## Exercise prompt
Below is a listing. Quote from it, exactly, the lines from the one containing "left front paw: (38, 322)" down to the one containing "right hip: (426, 306)", both ends included, and nothing else.

## Dataset content

============================================================

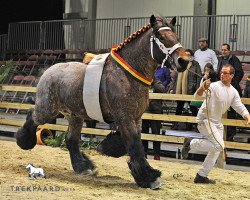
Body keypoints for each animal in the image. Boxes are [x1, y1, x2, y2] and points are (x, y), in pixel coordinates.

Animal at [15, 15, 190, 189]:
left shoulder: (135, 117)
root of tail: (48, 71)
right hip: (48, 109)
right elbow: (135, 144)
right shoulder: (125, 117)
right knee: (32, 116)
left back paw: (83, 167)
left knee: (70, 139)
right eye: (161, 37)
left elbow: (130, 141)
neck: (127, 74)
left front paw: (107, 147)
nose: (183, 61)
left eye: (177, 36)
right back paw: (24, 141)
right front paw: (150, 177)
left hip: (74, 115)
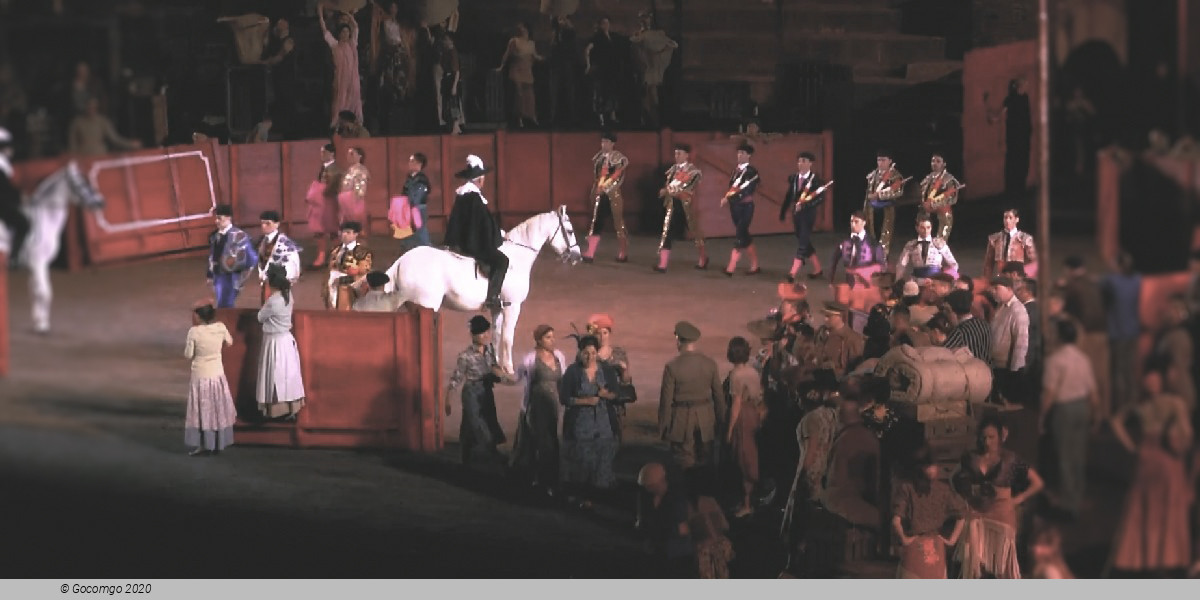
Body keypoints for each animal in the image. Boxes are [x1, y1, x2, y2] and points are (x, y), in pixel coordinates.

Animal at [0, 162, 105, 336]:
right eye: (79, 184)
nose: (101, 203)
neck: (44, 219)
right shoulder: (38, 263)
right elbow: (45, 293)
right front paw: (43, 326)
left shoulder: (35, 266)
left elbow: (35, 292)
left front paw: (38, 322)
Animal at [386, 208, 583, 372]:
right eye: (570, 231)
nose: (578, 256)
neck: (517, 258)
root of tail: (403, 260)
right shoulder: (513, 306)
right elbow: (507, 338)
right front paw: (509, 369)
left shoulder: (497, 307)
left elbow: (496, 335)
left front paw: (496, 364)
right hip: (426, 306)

============================================================

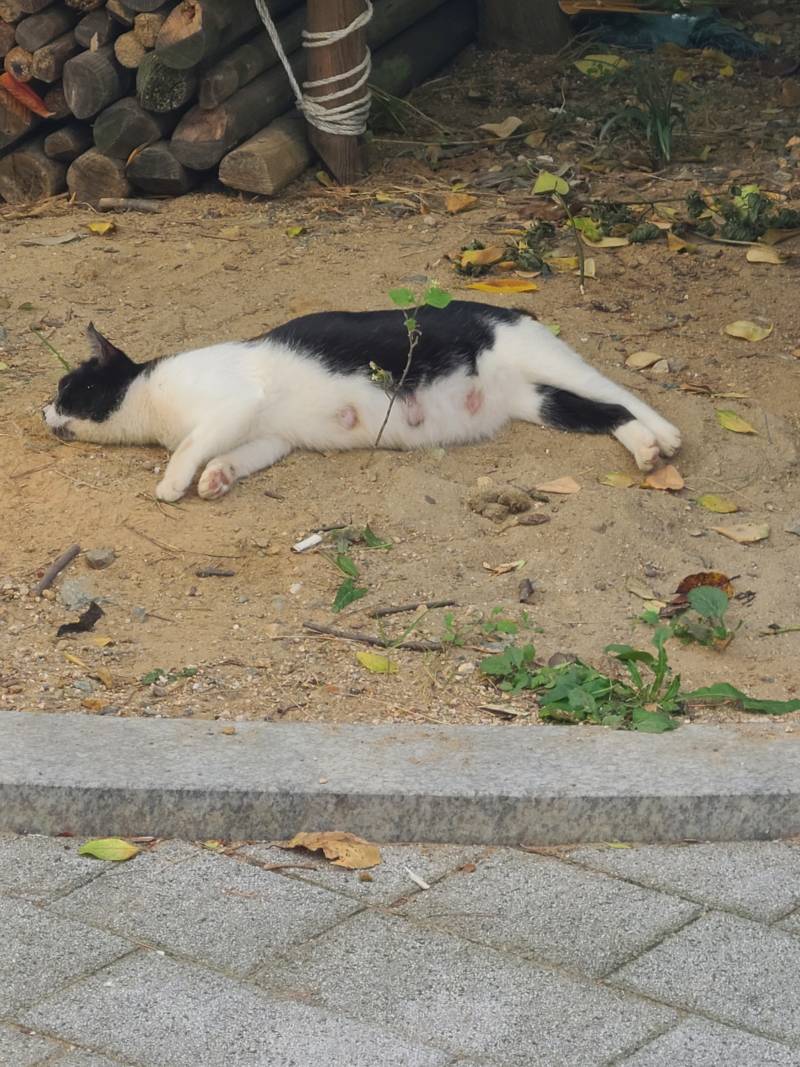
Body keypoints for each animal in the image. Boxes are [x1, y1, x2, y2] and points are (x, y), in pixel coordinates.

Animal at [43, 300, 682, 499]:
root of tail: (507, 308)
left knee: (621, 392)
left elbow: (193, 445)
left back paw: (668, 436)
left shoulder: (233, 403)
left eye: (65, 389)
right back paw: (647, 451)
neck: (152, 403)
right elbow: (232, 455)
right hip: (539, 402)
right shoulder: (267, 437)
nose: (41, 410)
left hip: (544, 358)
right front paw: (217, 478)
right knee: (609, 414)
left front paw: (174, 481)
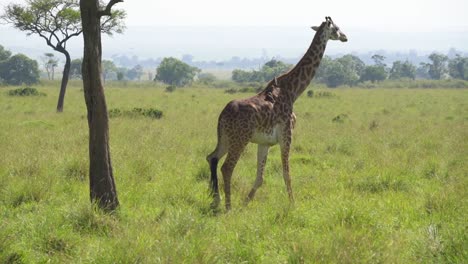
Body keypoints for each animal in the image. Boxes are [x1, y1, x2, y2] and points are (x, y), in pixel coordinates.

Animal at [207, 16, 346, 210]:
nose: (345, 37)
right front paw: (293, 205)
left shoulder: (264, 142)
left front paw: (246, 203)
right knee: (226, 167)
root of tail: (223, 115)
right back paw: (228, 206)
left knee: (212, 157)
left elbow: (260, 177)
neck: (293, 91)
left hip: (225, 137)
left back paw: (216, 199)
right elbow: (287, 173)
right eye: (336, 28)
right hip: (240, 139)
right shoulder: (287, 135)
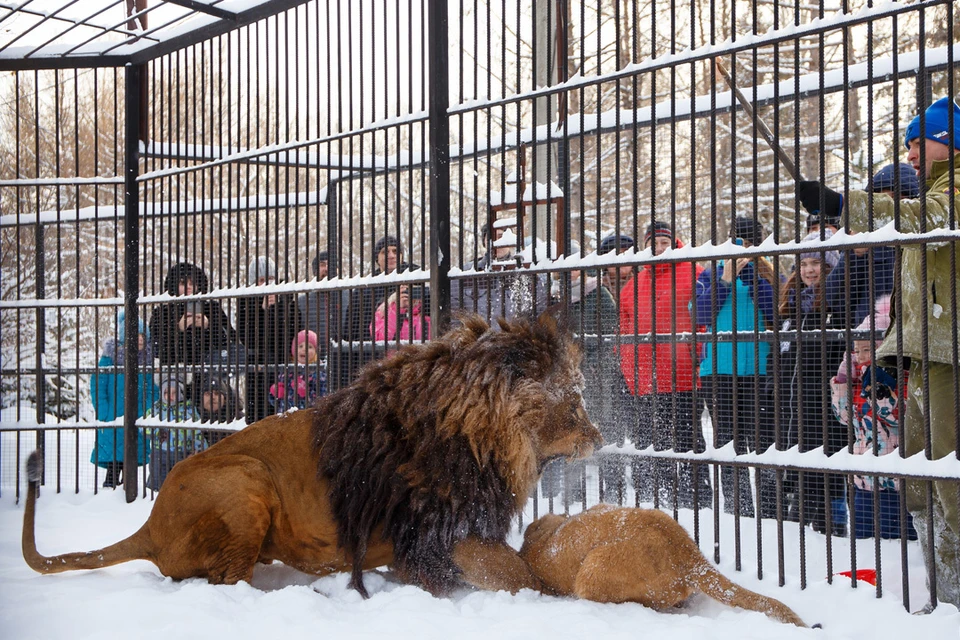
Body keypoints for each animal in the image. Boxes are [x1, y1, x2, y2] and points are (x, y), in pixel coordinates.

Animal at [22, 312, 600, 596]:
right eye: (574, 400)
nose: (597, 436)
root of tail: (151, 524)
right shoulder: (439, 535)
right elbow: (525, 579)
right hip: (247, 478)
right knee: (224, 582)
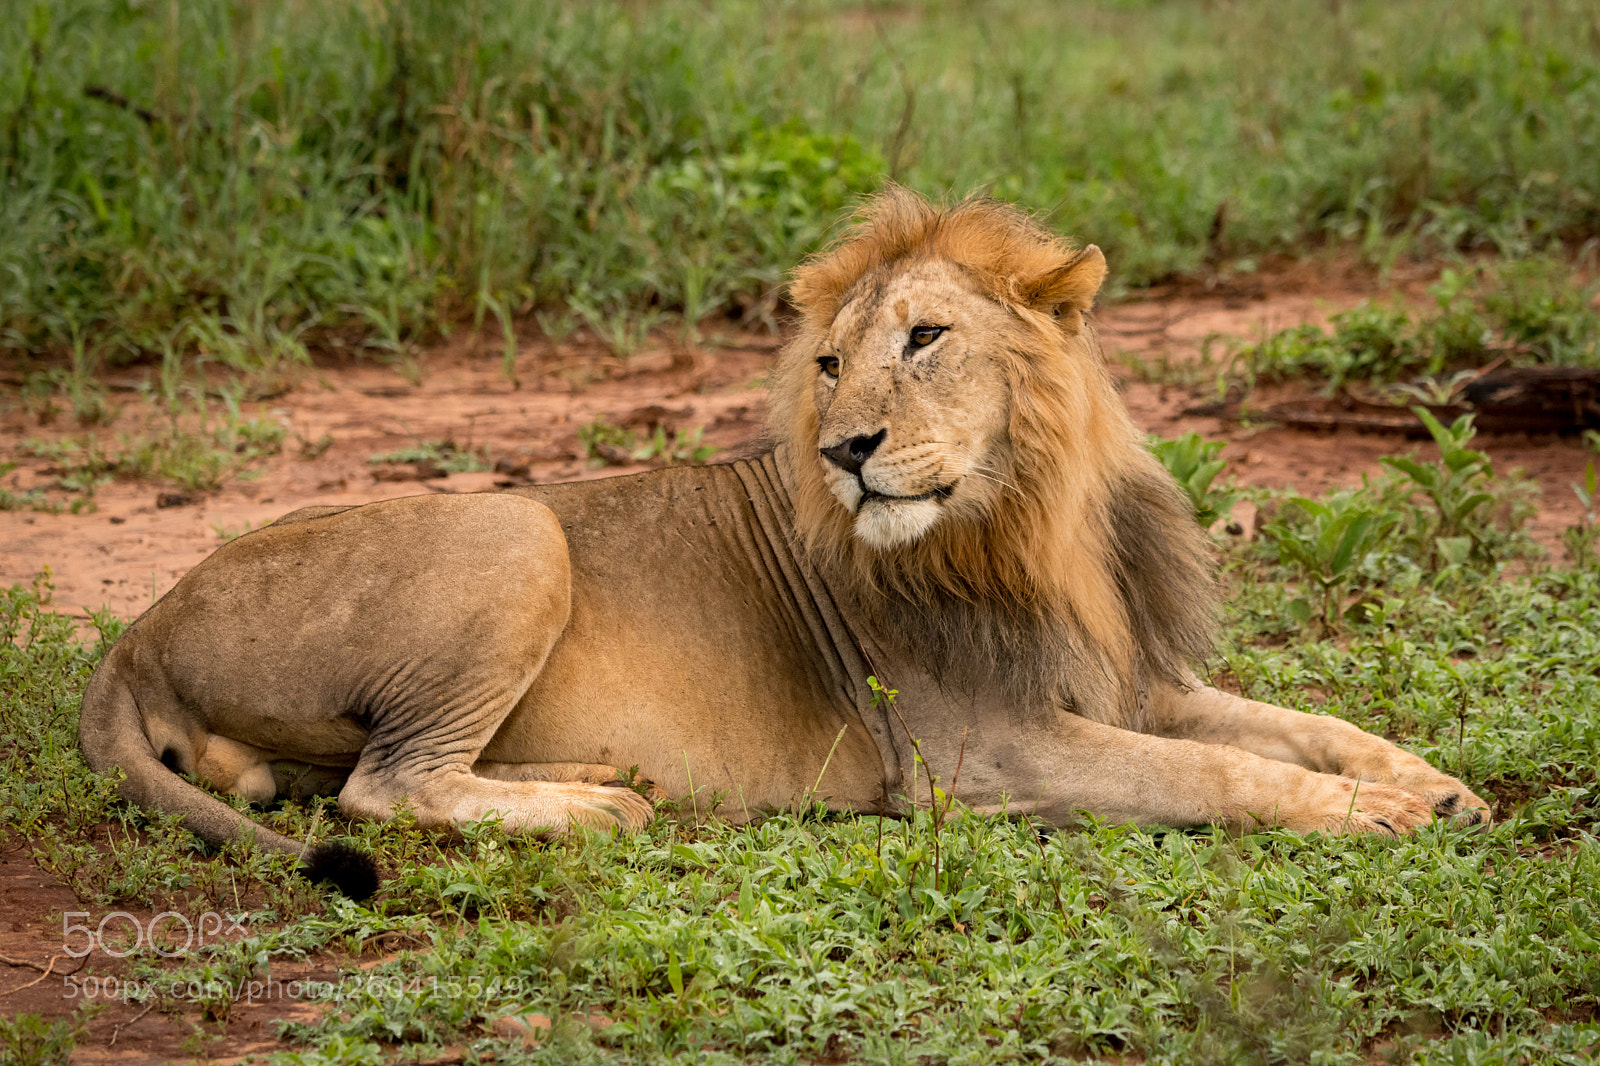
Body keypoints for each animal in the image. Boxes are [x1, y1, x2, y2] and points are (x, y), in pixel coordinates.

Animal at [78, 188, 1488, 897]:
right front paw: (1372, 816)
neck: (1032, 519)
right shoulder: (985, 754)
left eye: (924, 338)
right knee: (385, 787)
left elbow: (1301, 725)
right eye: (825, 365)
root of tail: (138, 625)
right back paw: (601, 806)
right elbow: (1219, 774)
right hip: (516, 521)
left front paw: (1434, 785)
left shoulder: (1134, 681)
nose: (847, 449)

============================================================

## Result of the task
left front paw: (38, 322)
Animal at [386, 208, 583, 372]:
right eye: (570, 231)
nose: (578, 256)
neck: (517, 258)
root of tail: (403, 260)
right shoulder: (513, 306)
right elbow: (507, 338)
right front paw: (509, 369)
left shoulder: (497, 307)
left elbow: (496, 335)
left front paw: (496, 364)
right hip: (426, 306)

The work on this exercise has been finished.